• **YOUR INSTRUCTIONS**
In the copy, include every entry exactly but none of the images.

• **DATA FOR REVIEW**
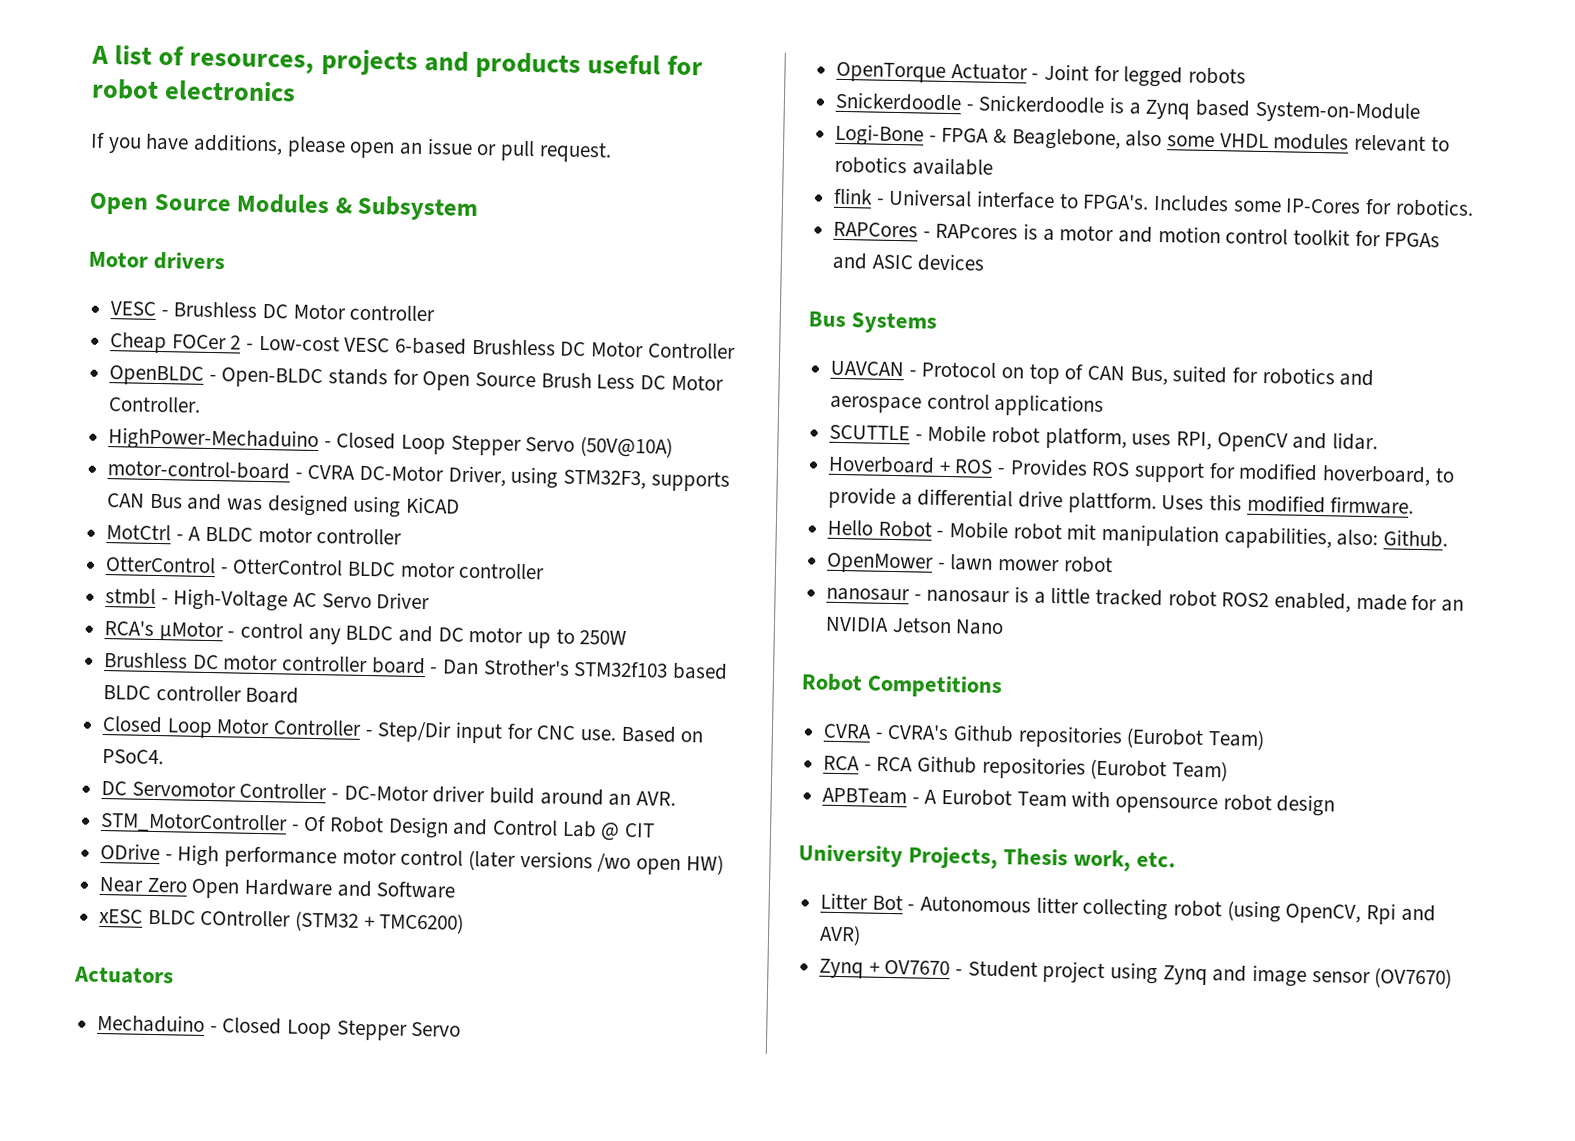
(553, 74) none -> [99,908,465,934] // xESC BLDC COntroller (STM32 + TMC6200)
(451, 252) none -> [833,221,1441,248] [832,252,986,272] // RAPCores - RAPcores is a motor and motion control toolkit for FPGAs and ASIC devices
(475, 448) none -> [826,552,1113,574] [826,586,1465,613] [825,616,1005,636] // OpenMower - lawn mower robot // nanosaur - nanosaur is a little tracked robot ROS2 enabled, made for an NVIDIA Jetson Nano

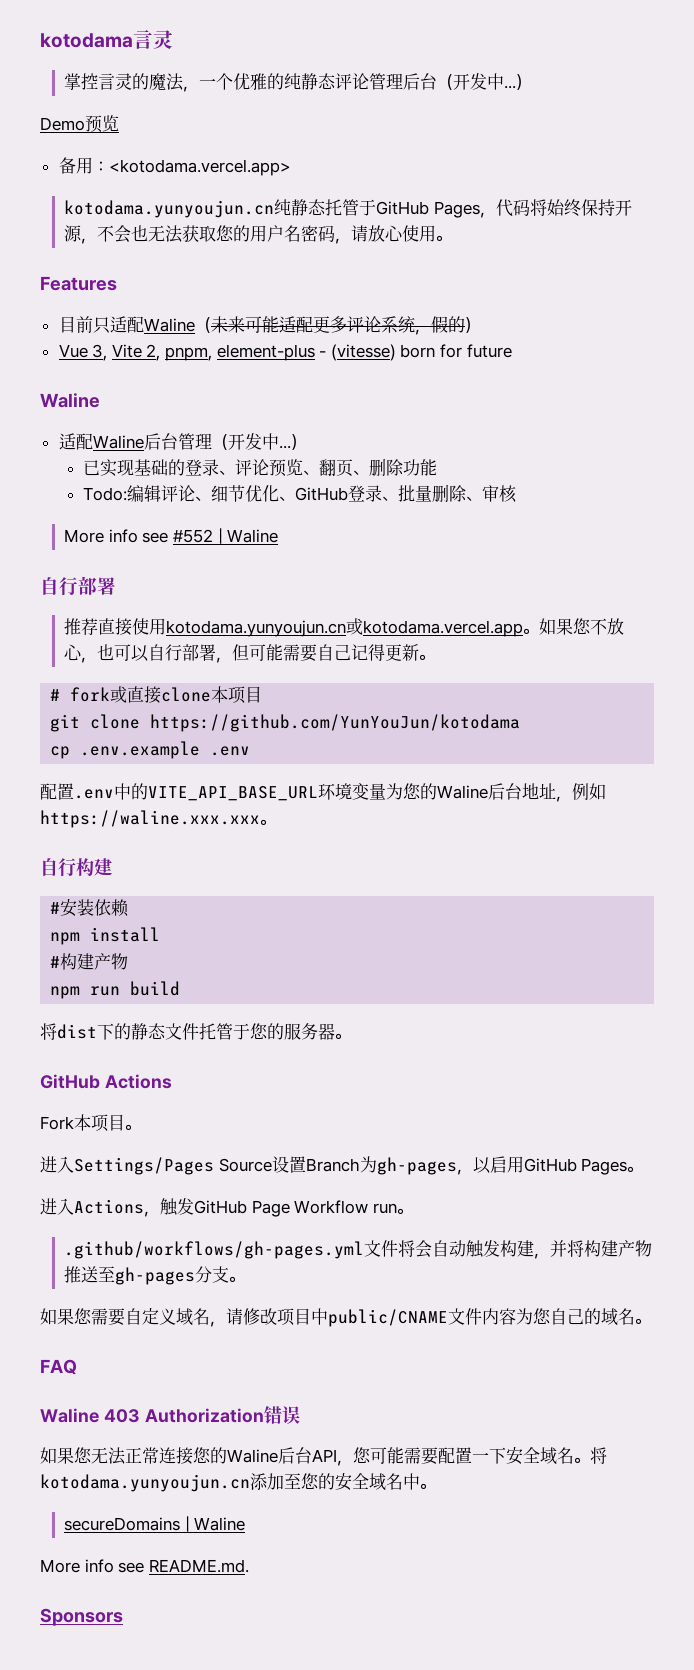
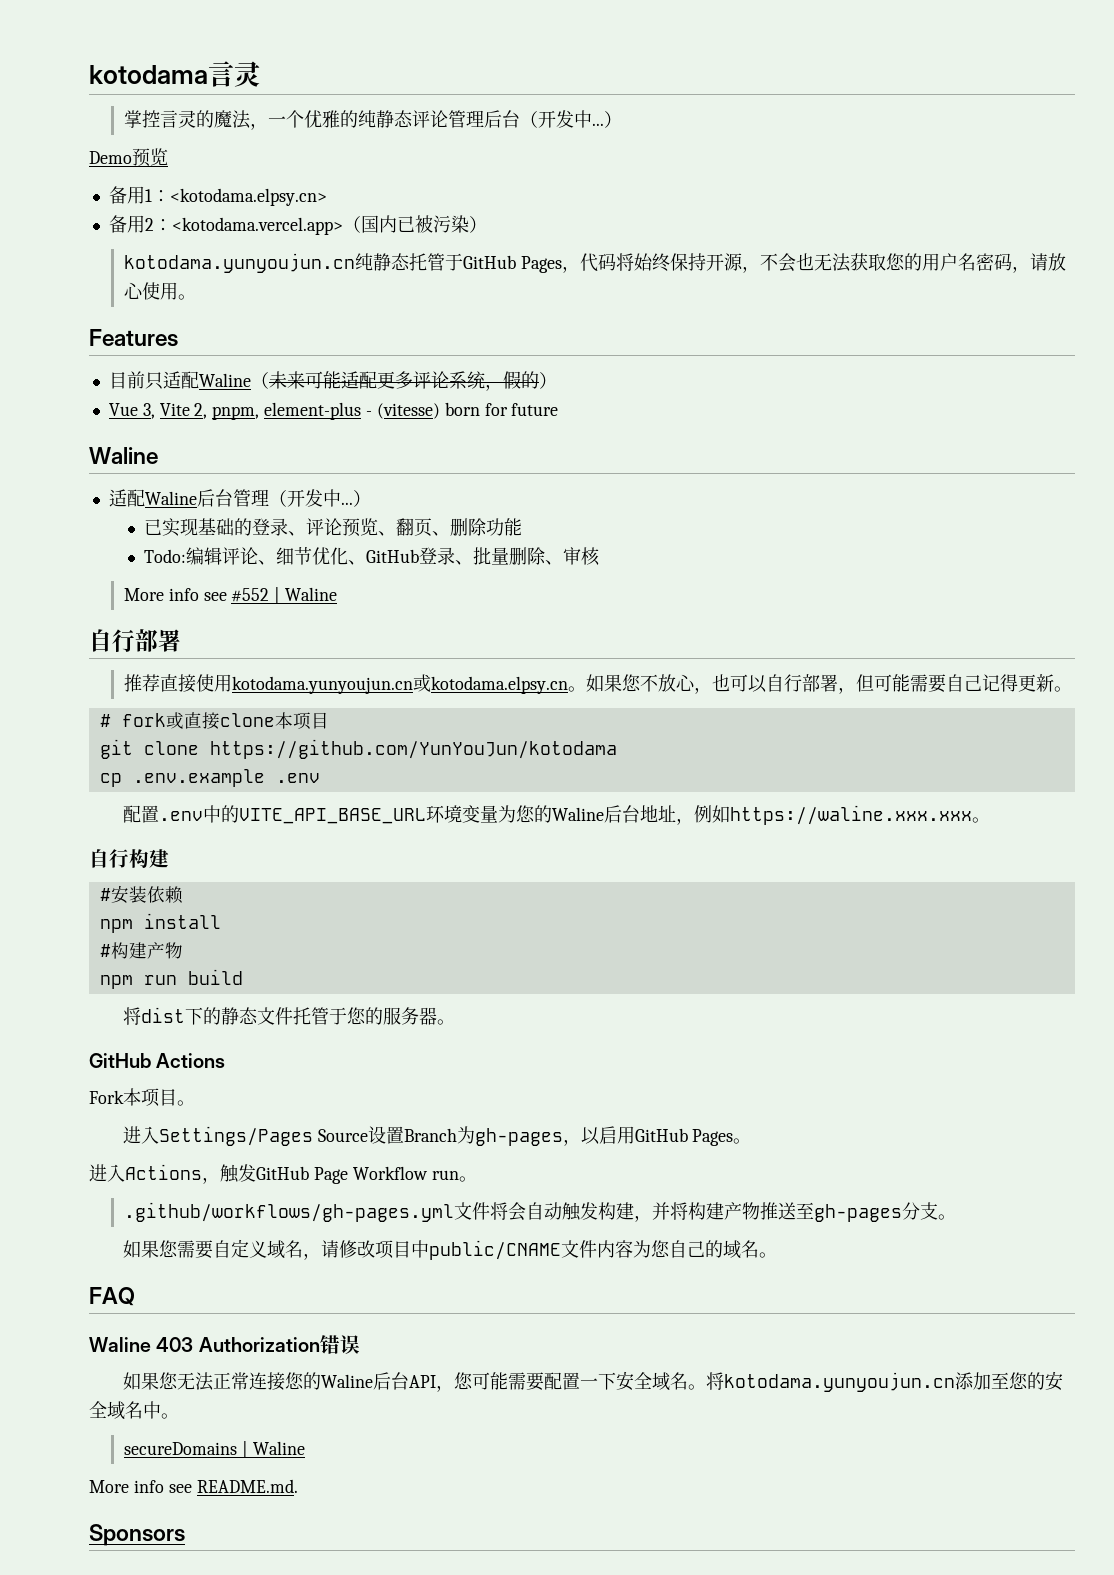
[92,159,291,176] ：<kotodama.vercel.app> -> [144,188,327,206] [108,215,487,235] 1：<kotodama.elpsy.cn> // 备用2：<kotodama.vercel.app>（国内已被污染）
[363,620,524,637] kotodama.vercel.app -> [430,676,568,694] kotodama.elpsy.cn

• **RESULT FOR THIS TASK**
(553, 74) none -> [99,908,465,934] // xESC BLDC COntroller (STM32 + TMC6200)
(451, 252) none -> [833,221,1441,248] [832,252,986,272] // RAPCores - RAPcores is a motor and motion control toolkit for FPGAs and ASIC devices
(475, 448) none -> [826,552,1113,574] [826,586,1465,613] [825,616,1005,636] // OpenMower - lawn mower robot // nanosaur - nanosaur is a little tracked robot ROS2 enabled, made for an NVIDIA Jetson Nano

[92,159,291,176] ：<kotodama.vercel.app> -> [144,188,327,206] [108,215,487,235] 1：<kotodama.elpsy.cn> // 备用2：<kotodama.vercel.app>（国内已被污染）
[363,620,524,637] kotodama.vercel.app -> [430,676,568,694] kotodama.elpsy.cn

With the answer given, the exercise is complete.